Date: 2007-11-29 04:34 pm (UTC)
From: [identity profile] hmpf.livejournal.com
MG scares me, sometimes. Whenever I think about 2.08, in fact.

Going over this thread another time...

Date: 2007-11-29 04:16 pm (UTC)
From: [identity profile] hmpf.livejournal.com
(procrastinating - should be bibliographising!)

>Well, Fi and I were firmly of the opinion that he was a self-righteous little prick well before the ending. Which is why we sat screaming at the telly "Jump, you little git!"

I must admit I don't quite get the thought process (or rather, the emotional process) behind this. So... you two don't believe in redemption? I wanted him *not* to jump, not because I thought he was such a nice guy, but *because* jumping would confirm once and for all that he wasn't a nice guy, and that there was no hope for him. It seems I always want to fix, improve characters like Sam. I don't want to see them crash and burn, I want to see them redeemed. Makes for a more satisfying story, IMO. Does it really give you satisfaction to see them crash and burn?

(I've always found cautionary tales frustrating and kind of boring.)

Re: Going over this thread another time...

Date: 2007-11-29 05:47 pm (UTC)
From: [identity profile] m31andy.livejournal.com
Well, it's not that I don't believe in redemption. I do. In TV-land, though, it does seem to come from the moral high ground. Which is a little galling.

Redemption would've been satisfying to me. Sam learning a great emotional truth. But it was obvious it wasn't going to be. Life on Mars may have looked liked high art and been acted like high art, but in the main it wasn't written as such. It was, in the end, Pop TV. So the best I could hope for was vindication that Sam really was as much of a jerk that I thought he was.

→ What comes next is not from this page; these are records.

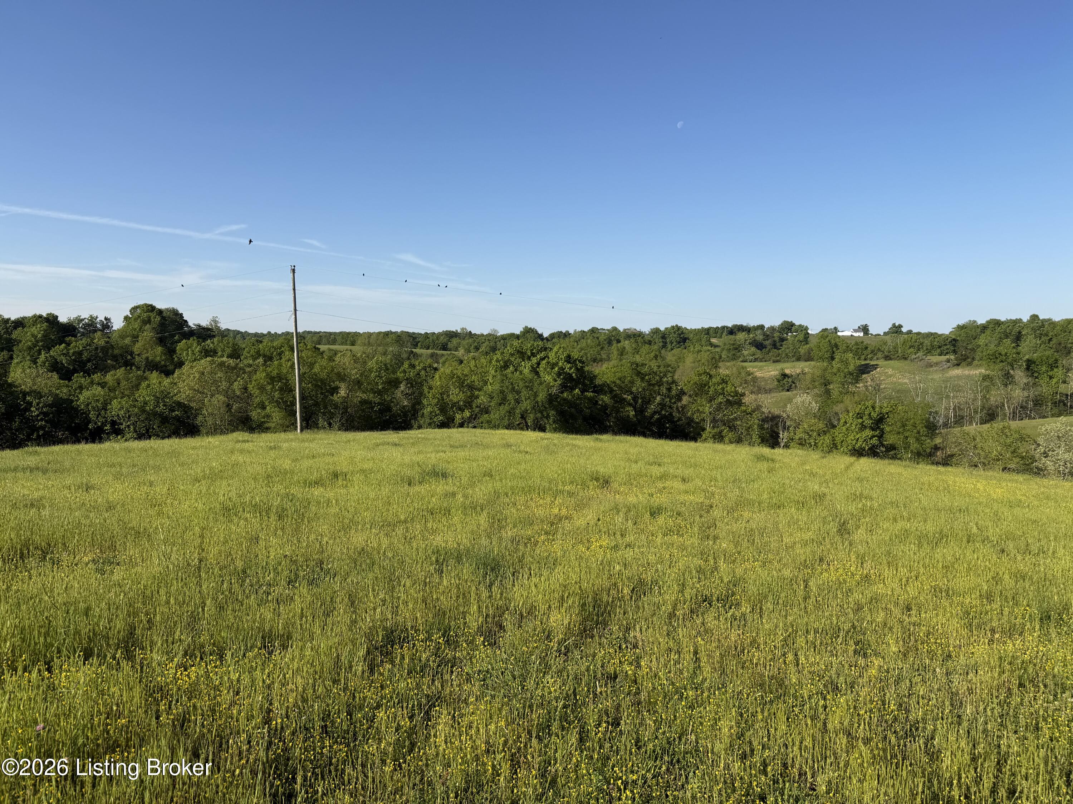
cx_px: 536
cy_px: 402
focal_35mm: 24
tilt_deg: -5.3
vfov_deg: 56.8
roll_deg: +0.3
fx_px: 744
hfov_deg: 71.6
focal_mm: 6.76
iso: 80
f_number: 1.78
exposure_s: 1/4673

Obviously there was a hell of a lot that disatisfied me about everything. But at that moment, when he jumped, I did smile.

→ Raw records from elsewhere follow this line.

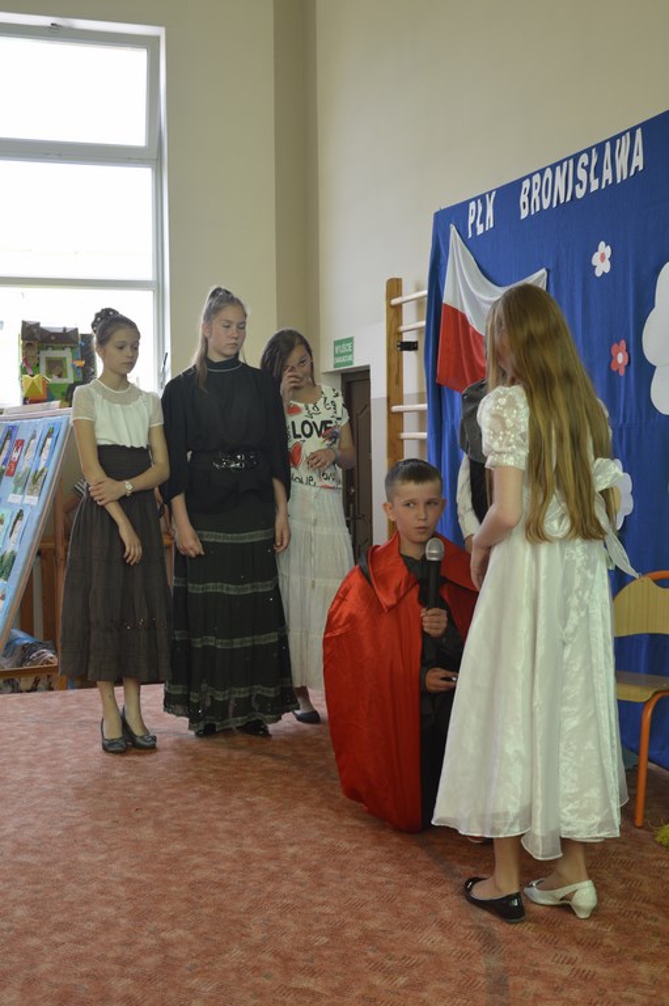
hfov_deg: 31.9
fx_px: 1172
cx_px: 334
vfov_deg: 46.4
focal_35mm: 42
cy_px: 503
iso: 400
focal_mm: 28
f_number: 5
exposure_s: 1/100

Yeah, I know. I'm not a nice person.

Re: Going over this thread another time...

Date: 2007-11-29 11:11 pm (UTC)
From: [identity profile] neuralclone.livejournal.com
Hmmm.... but I'd say the whole point of this particular type of story is that the protagonist is redeemed - in fact there seems to be an entire fantasy sub-genre devoted to this from Dickens' A Christmas Carol onwards. (Sorry if that sounds a bit wordy and pretentious, but it's a difficult idea to express.) The not-very-nice (or as John Simm put it, "a bit of a dick") protagonist has some kind of supernatural experience which teaches him the error of his ways. Hollywood (not exactly a bastion of High Art) has done it numerous times over the years. For example, a few of my favourites:

Pleasantville - Dorky boy protagonist learns that life is more complex and interesting than old 50s TV shows; slutty girl protagonist learns that reading can be more satisfying than sex.

Groundhog Day - Nasty Phil the Weatherman is forced to live the same day over until he gets it right and becomes Nice Phil the Weatherman.

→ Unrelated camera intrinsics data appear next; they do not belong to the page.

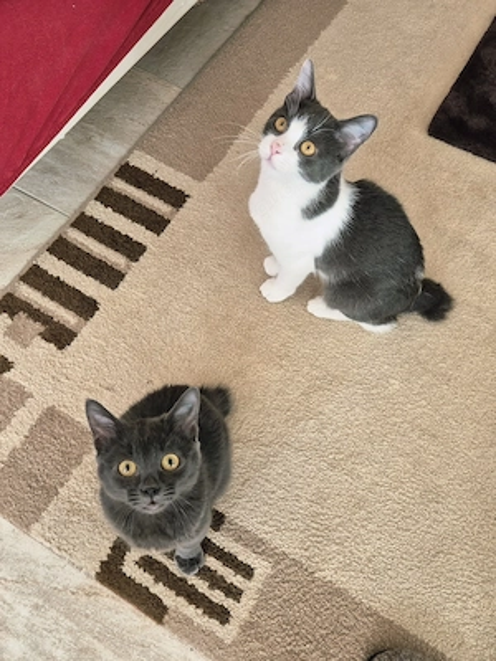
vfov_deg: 73.9
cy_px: 330
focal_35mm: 23
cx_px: 248
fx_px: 439
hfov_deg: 58.9
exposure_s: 1/100
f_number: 1.8
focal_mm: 5.4
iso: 160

Big - Little boy learns that growing up isn't all it's cracked up to be, and there aren't any shortcuts to adulthood.

And yes, I liked all these movies. %-}

Apart from enjoying this particular genre, Sam was the character I identified with - unlike most people who were "Squee! Gene!" It probably has something to do with me being another intorvert who shares some of his character flaws. And I thought - I really thought - that they were setting Sam up to learn from his experiences (what else was all that stuff about feelings and gut instincts?) Instead Matthew Graham let me down badly, and in the process tainted everything which went before. I probably wouldn't be putting it too harshly to say it poisoned something which I'd rather enjoyed before...

Re: Going over this thread another time...

Date: 2007-11-30 03:12 am (UTC)
From: [identity profile] hmpf.livejournal.com
>It probably has something to do with me being another intorvert who shares some of his character flaws.

Haha, yes. We should form a club. With Sam as honorary president.

And yeah, I thought everything pointed towards some form of learning/redemptive experience, too. Guess that's what I get for believing too much in conventional storytelling patterns!

Re: Going over this thread another time...

Date: 2007-11-30 03:25 am (UTC)
From: [identity profile] neuralclone.livejournal.com
Some literary conventions exist for a reason. %-} And unless you are a genius, you really, really shouldn't flout them.